WEST CARLETON – The Canadian Radio-television and Telecommunications Commission (CRTC) ruling on final wholesale rates will adversely affect Bell Canada’s rural Internet expansion the telecommunications giant said.

Last week the CRTC set the final wholesale rates large providers can charge for access to their high-speed broadband networks. CRTC indicated the rates are lower than interim wholesale rates implemented in 2016.

“The monthly capacity rates are 15 per cent to 43 per cent lower than the interim rates,” the CRTC said in the new decision. “As for the access rates, they are three per cent to 77 per cent lower than the interim rates (set in 2016).”

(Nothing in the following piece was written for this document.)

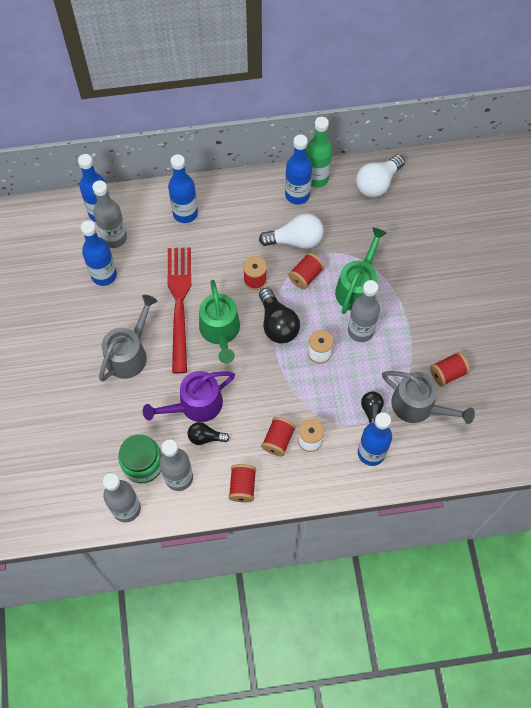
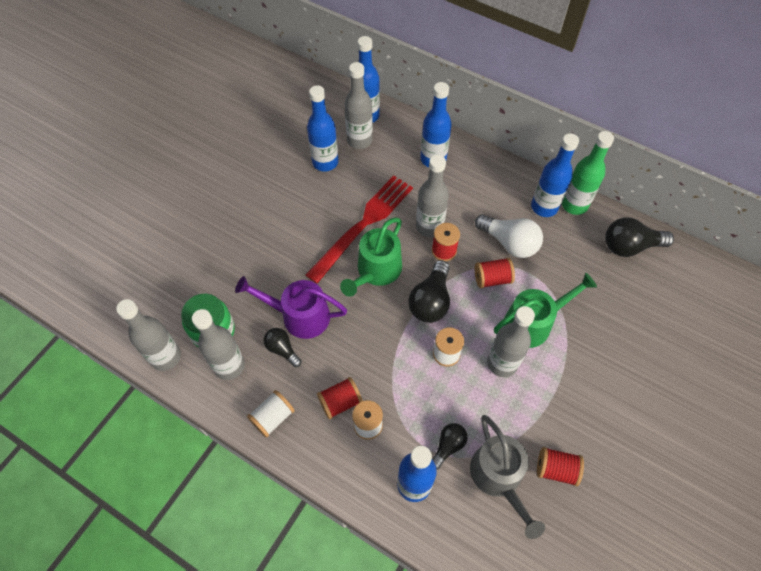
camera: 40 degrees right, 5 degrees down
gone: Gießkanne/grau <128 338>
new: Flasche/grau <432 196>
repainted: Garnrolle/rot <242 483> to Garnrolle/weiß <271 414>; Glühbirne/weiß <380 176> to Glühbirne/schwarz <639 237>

Bell Canada says it will cut roughly 200,000 households from a rural Internet expansion program after the federal regulator announced the prices major telecom companies can charge smaller Internet providers.

Yesterday (Aug. 19) the Montreal-based company said the final rates set last week by the CRTC will cost it more than $100 million, with the bulk of the sum going to cover the retroactively lower rates.

“Putting this kind of unexpected and retroactive tax on capital investment is not the way to ensure the continued development of Canada’s Internet infrastructure,” said Bell chief operating officer Mirko Bibic in a statement.

The company said, that in response to the decision it will cut back by 20 per cent on a rural Internet program designed to provide wireless Internet access to homes hard to reach by fibre or traditional cable access.

Rogers Communication said it was disappointed by the CRTC’s ruling and it was reviewing all future investment in rural and remote communities in light of the $140-million charge expected by the decision.

The regulator requires that large telecom companies like Bell and Rogers sell access to their infrastructure to smaller Internet providers as a way to improve competition and lower prices.

Bell’s decision to cut back spending is a political move designed to play on fears, said John Lawford, executive director and general counsel of the Public Interest Advocacy Centre.